Voters are not turning to smaller parties because they are confused about the nature of New Zealand’s challenges. They are doing so because they no longer trust the major parties to address them effectively. So to respond by further consolidating power within those same parties is essentially class warfare. It is a tale as old as time. The elite class, the decision makers, the capital, the public servants… they talk a lot about what the poor and vulnerable need, but the minute that group exhibits some political autonomy they move quickly to shut it down.

Politics is not simply a technical exercise in implementing pre-agreed solutions. It is meant to be a contest of ideas. That is why we have an adversarial system with an opposition whose job it is to interrogate every action the government takes. It requires the presence of meaningful alternatives (ahem, Labour, now would be a good time to offer some policy), the ability of voters to choose between competing visions, and the existence of an opposition capable of holding the government to account. A grand coalition would erode all three of these. It would concentrate power within a single governing bloc, reduce the opposition to a fragmented collection of smaller parties, and blur the distinctions that allow voters to make informed choices at election time. It can produce policy compromise rather than policy innovation, settling for positions that are acceptable to the risk appetites of both major parties rather than effective in addressing complex problems. And it can foster a sense of alienation among voters who feel that the political system no longer offers them a genuine voice.

Hipkins rebukes Luxon as competing visions emerge on the horizon
Indian NewsLink photo of the two leaders at INBA Awards 2024

Proponents of a grand coalition have pointed to overseas examples where it “works”, but the international experience reinforces the concerns I outlined above. In Germany, where grand coalitions have been relatively common, the long-term effect has not been to stabilise the political system but to further erode the support base of the major parties and create space for insurgent movements. When the political centre becomes a unified governing entity, it loses its capacity to represent distinct constituencies. And voters who feel unrepresented do not simply disappear: they seek alternatives, often at the margins of the political spectrum.

So in actual fact, by seeking to contain political fragmentation, they actually risk intensifying it. By removing meaningful competition at the centre, they make the system more brittle, not more resilient. The appearance of stability is achieved at the cost of legitimacy.

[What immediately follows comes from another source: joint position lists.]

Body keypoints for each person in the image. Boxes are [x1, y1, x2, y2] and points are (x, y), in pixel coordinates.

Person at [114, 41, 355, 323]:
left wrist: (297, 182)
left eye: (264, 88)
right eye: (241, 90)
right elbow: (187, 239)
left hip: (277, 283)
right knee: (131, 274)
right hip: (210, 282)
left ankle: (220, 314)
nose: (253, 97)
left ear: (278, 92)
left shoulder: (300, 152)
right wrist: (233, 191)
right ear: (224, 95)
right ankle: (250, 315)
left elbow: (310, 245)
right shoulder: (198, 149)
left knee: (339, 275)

Ultimately, the appeal of a grand coalition tells us less about the state of New Zealand politics than it does about the mindset of those promoting it. It reflects a class of commentators and political figures who are increasingly uneasy with the direction of voter behaviour and are searching for ways to restore a sense of control. Faced with an electorate that is dispersing its support across a wider range of parties, they have concluded that the problem lies not with the political offerings available but with the structure of choice itself.

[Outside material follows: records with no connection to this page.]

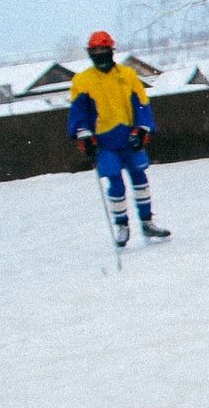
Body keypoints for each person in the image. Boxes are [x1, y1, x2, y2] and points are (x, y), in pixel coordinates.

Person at [68, 31, 171, 247]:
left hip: (129, 137)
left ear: (111, 51)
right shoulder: (82, 80)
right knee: (115, 182)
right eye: (95, 51)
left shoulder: (128, 75)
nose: (100, 54)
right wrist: (83, 134)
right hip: (104, 142)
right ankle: (122, 225)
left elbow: (142, 104)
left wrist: (143, 128)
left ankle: (147, 222)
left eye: (103, 50)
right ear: (90, 53)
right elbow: (79, 112)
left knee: (140, 178)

This is all elitism. It is a loud whinge from the lanyard wearers who want to be able to embed co-governance, spend recklessly, and wield moral authority over the population without pesky smaller parties objecting. The diversification of political support should not be treated as a crisis to be managed: it is a signal to be understood. A grand coalition would be a retreat from democratic principles rather than something like a renewal. New Zealand’s political system is experiencing strain, but the answer is not to narrow the range of voices within it. It is to broaden it further and to embrace the pluralism that MMP was designed to facilitate. We must recognise that disagreement, far from being a defect, is the essential mechanism through which democratic societies adapt and evolve.